Average AUC-ROC | Average AUC-PrecRec | AUC-ROC All | AUC-PercRec All | |||||||||||||
---|---|---|---|---|---|---|---|---|---|---|---|---|---|---|---|---|
Window Size | 1 | 3 | 11 | 19 | 1 | 3 | 11 | 19 | 1 | 3 | 11 | 19 | 1 | 3 | 11 | 19 |
DAQ(AA) | 0.76 | 0.84 | 0.90 | 0.92 | 0.41 | 0.55 | 0.70 | 0.73 | 0.78 | 0.88 | 0.95 | 0.96 | 0.44 | 0.63 | 0.81 | 0.85 |
Q-score | 0.72 | 0.77 | 0.81 | 0.83 | 0.41 | 0.47 | 0.53 | 0.55 | 0.66 | 0.70 | 0.73 | 0.74 | 0.36 | 0.38 | 0.37 | 0.36 |
EMRinger | 0.55 | 0.58 | 0.62 | 0.63 | 0.22 | 0.24 | 0.31 | 0.33 | 0.56 | 0.59 | 0.66 | 0.69 | 0.15 | 0.17 | 0.23 | 0.27 |
CaBLAM | 0.66 | 0.69 | 0.72 | 0.73 | 0.33 | 0.38 | 0.48 | 0.48 | 0.63 | 0.65 | 0.68 | 0.70 | 0.28 | 0.30 | 0.37 | 0.39 |
Performance in detecting inconsistent residue positions in 35 first version models of the PDB2Ver dataset was evaluated for four validation scores: DAQ(AA), Q-score, EMRinger, and CaBLAM. Average AUC-ROC and Average AUC-PrecRoc, values were computed for each model separately and then averaged over the models.

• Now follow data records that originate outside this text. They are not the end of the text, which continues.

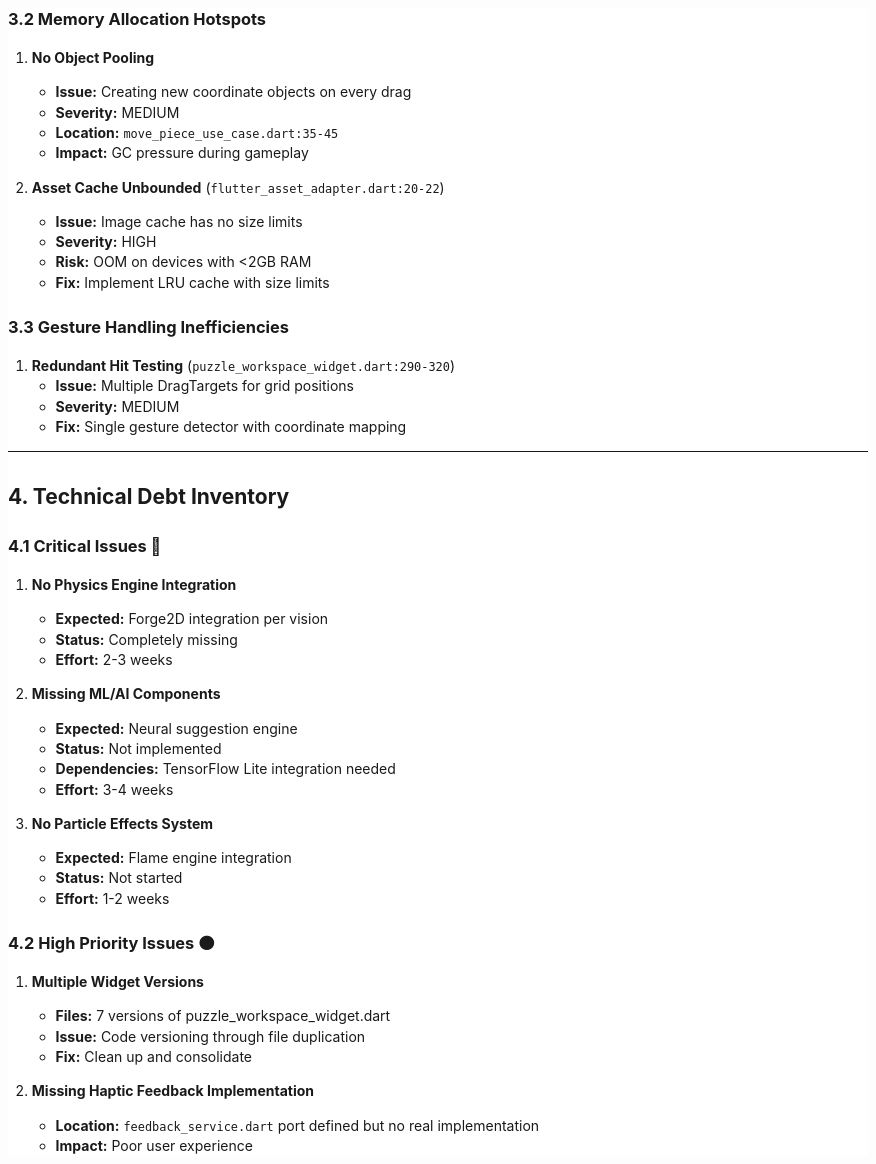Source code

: ### 3.2 Memory Allocation Hotspots

1. **No Object Pooling**
   - **Issue:** Creating new coordinate objects on every drag
   - **Severity:** MEDIUM
   - **Location:** `move_piece_use_case.dart:35-45`
   - **Impact:** GC pressure during gameplay

2. **Asset Cache Unbounded** (`flutter_asset_adapter.dart:20-22`)
   - **Issue:** Image cache has no size limits
   - **Severity:** HIGH
   - **Risk:** OOM on devices with <2GB RAM
   - **Fix:** Implement LRU cache with size limits

### 3.3 Gesture Handling Inefficiencies

1. **Redundant Hit Testing** (`puzzle_workspace_widget.dart:290-320`)
   - **Issue:** Multiple DragTargets for grid positions
   - **Severity:** MEDIUM
   - **Fix:** Single gesture detector with coordinate mapping

---

## 4. Technical Debt Inventory

### 4.1 Critical Issues 🔴

1. **No Physics Engine Integration**
   - **Expected:** Forge2D integration per vision
   - **Status:** Completely missing
   - **Effort:** 2-3 weeks

2. **Missing ML/AI Components**
   - **Expected:** Neural suggestion engine
   - **Status:** Not implemented
   - **Dependencies:** TensorFlow Lite integration needed
   - **Effort:** 3-4 weeks

3. **No Particle Effects System**
   - **Expected:** Flame engine integration
   - **Status:** Not started
   - **Effort:** 1-2 weeks

### 4.2 High Priority Issues 🟠

1. **Multiple Widget Versions** 
   - **Files:** 7 versions of puzzle_workspace_widget.dart
   - **Issue:** Code versioning through file duplication
   - **Fix:** Clean up and consolidate

2. **Missing Haptic Feedback Implementation**
   - **Location:** `feedback_service.dart` port defined but no real implementation
   - **Impact:** Poor user experience
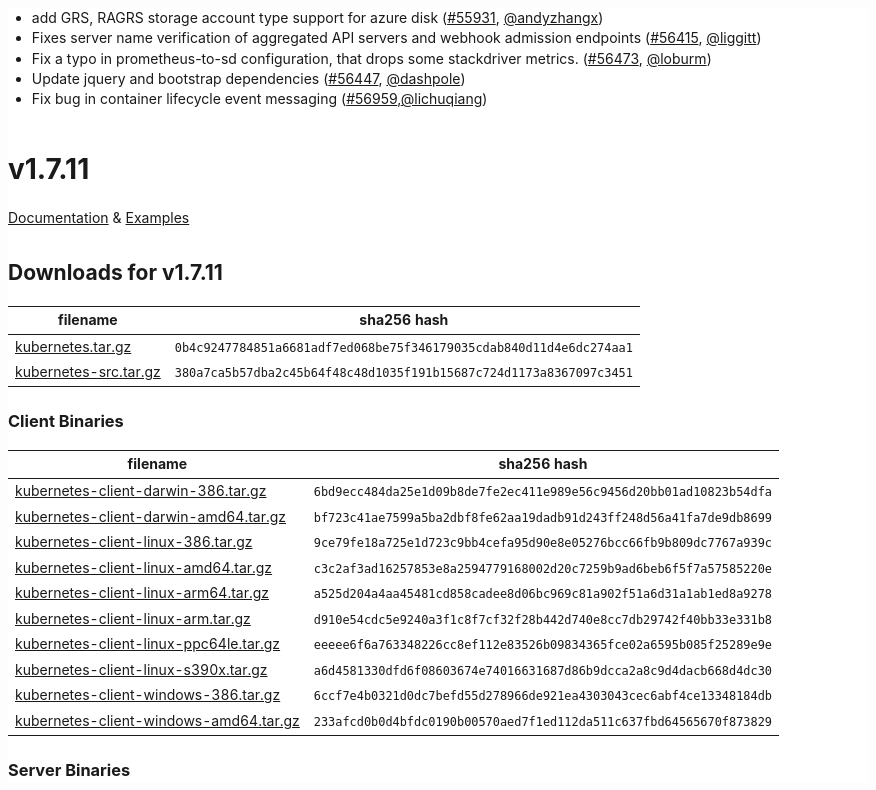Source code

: * add GRS, RAGRS storage account type support for azure disk ([#55931](https://github.com/kubernetes/kubernetes/pull/55931), [@andyzhangx](https://github.com/andyzhangx))
* Fixes server name verification of aggregated API servers and webhook admission endpoints ([#56415](https://github.com/kubernetes/kubernetes/pull/56415), [@liggitt](https://github.com/liggitt))
* Fix a typo in prometheus-to-sd configuration, that drops some stackdriver metrics. ([#56473](https://github.com/kubernetes/kubernetes/pull/56473), [@loburm](https://github.com/loburm))
* Update jquery and bootstrap dependencies ([#56447](https://github.com/kubernetes/kubernetes/pull/56447), [@dashpole](https://github.com/dashpole))
* Fix bug in container lifecycle event messaging ([#56959](https://github.com/kubernetes/kubernetes/pull/56959),[@lichuqiang](https://github.com/lichuqiang))


# v1.7.11

[Documentation](https://docs.k8s.io) & [Examples](https://releases.k8s.io/release-1.7/examples)

## Downloads for v1.7.11


filename | sha256 hash
-------- | -----------
[kubernetes.tar.gz](https://dl.k8s.io/v1.7.11/kubernetes.tar.gz) | `0b4c9247784851a6681adf7ed068be75f346179035cdab840d11d4e6dc274aa1`
[kubernetes-src.tar.gz](https://dl.k8s.io/v1.7.11/kubernetes-src.tar.gz) | `380a7ca5b57dba2c45b64f48c48d1035f191b15687c724d1173a8367097c3451`

### Client Binaries

filename | sha256 hash
-------- | -----------
[kubernetes-client-darwin-386.tar.gz](https://dl.k8s.io/v1.7.11/kubernetes-client-darwin-386.tar.gz) | `6bd9ecc484da25e1d09b8de7fe2ec411e989e56c9456d20bb01ad10823b54dfa`
[kubernetes-client-darwin-amd64.tar.gz](https://dl.k8s.io/v1.7.11/kubernetes-client-darwin-amd64.tar.gz) | `bf723c41ae7599a5ba2dbf8fe62aa19dadb91d243ff248d56a41fa7de9db8699`
[kubernetes-client-linux-386.tar.gz](https://dl.k8s.io/v1.7.11/kubernetes-client-linux-386.tar.gz) | `9ce79fe18a725e1d723c9bb4cefa95d90e8e05276bcc66fb9b809dc7767a939c`
[kubernetes-client-linux-amd64.tar.gz](https://dl.k8s.io/v1.7.11/kubernetes-client-linux-amd64.tar.gz) | `c3c2af3ad16257853e8a2594779168002d20c7259b9ad6beb6f5f7a57585220e`
[kubernetes-client-linux-arm64.tar.gz](https://dl.k8s.io/v1.7.11/kubernetes-client-linux-arm64.tar.gz) | `a525d204a4aa45481cd858cadee8d06bc969c81a902f51a6d31a1ab1ed8a9278`
[kubernetes-client-linux-arm.tar.gz](https://dl.k8s.io/v1.7.11/kubernetes-client-linux-arm.tar.gz) | `d910e54cdc5e9240a3f1c8f7cf32f28b442d740e8cc7db29742f40bb33e331b8`
[kubernetes-client-linux-ppc64le.tar.gz](https://dl.k8s.io/v1.7.11/kubernetes-client-linux-ppc64le.tar.gz) | `eeeee6f6a763348226cc8ef112e83526b09834365fce02a6595b085f25289e9e`
[kubernetes-client-linux-s390x.tar.gz](https://dl.k8s.io/v1.7.11/kubernetes-client-linux-s390x.tar.gz) | `a6d4581330dfd6f08603674e74016631687d86b9dcca2a8c9d4dacb668d4dc30`
[kubernetes-client-windows-386.tar.gz](https://dl.k8s.io/v1.7.11/kubernetes-client-windows-386.tar.gz) | `6ccf7e4b0321d0dc7befd55d278966de921ea4303043cec6abf4ce13348184db`
[kubernetes-client-windows-amd64.tar.gz](https://dl.k8s.io/v1.7.11/kubernetes-client-windows-amd64.tar.gz) | `233afcd0b0d4bfdc0190b00570aed7f1ed112da511c637fbd64565670f873829`

### Server Binaries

The latter two evaluations, AUC-ROC All and AUC-PrecRoc All, considered the 35 models altogether (Methods). Four window sizes (1, 3, 11, and 19 residues) were used to average scores. The largest values in each column are indicated in bold. Supplementary Figure 7 shows the score distributions for inconsistent and consistent residue positions.